Before the AI update at the end of last year we ranked in the first 3 for organic for “sex toys” in South Africa. Over night we went past page 10
If you typed in our store name “Olivia Grey” there would be 7 or 8 links to our site in the first page. Now we don’t show at all.
Google is definitely hiding us and our competitors. But google ads are fine 🤷♂️
Hi JWA,
This is Callum, I was the Senior Analyst on this case.
That is interesting to hear that you saw a similar issue. We saw a lot of volatility across the board for the sites competitors, so this is not very surprising. It is just very frustrating that this appears to be happening for branded search – where the intent for “I want to find this store” is clear as day.
Very frustrating! How long did it take for the miraculous return on your clients site?
Thanks for the article. It was a great deep dive into the thought behind this.

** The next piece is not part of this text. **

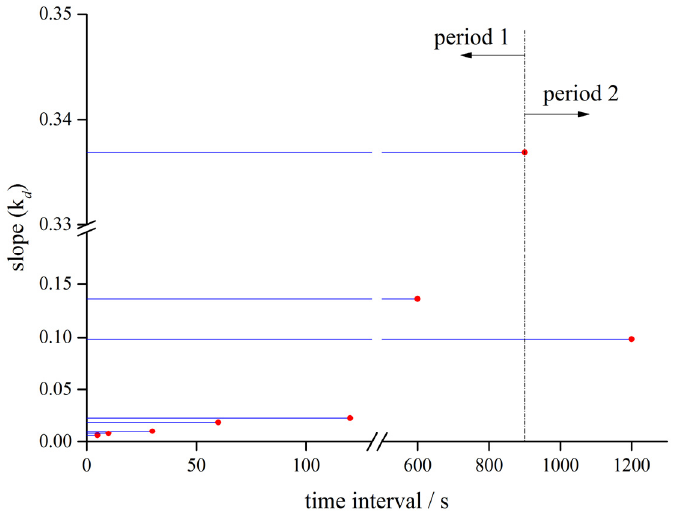
Figure 14. Relationship between the slope of the linear equation (k d ) and the time intervals during the stable damage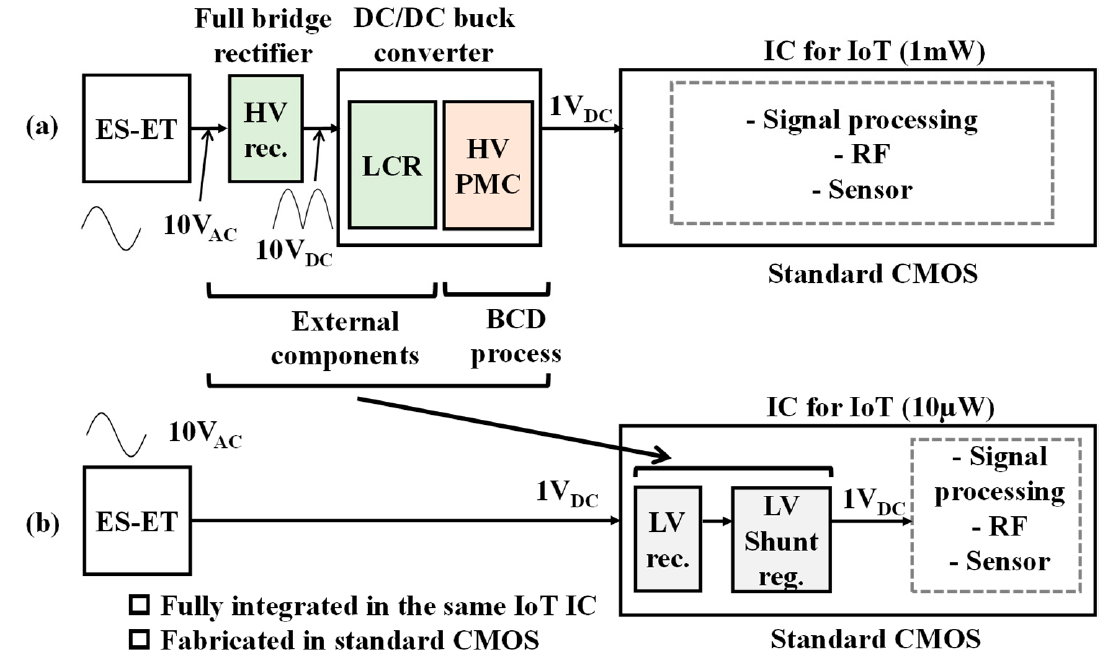
Figure 1. IoT edge device with an ES-ET and ( a ) a buck converter with FBR and PMC in a BCD process [6] or ( b ) a proposed shunt regulator integrated into an IoT chip.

I think it’s pretty straight forward for this case. Jack and Jill Adult is clearly nursery rhyme related and Google won’t be showing adult content regardless of the company name. That could easily be a child doing homework on the nursery rhyme asking shorthand who was the adult looking after Jack and Jill when they fell etc. I worked in Gambling and was extremely happy when the licensing board banned all child focused content. And considering the visual risk for vulnerable children I think the adult industry should consider the same. Regardless of the ‘great idea’ behind the name, I’d be suggesting a change across the board and not just for SEO sake.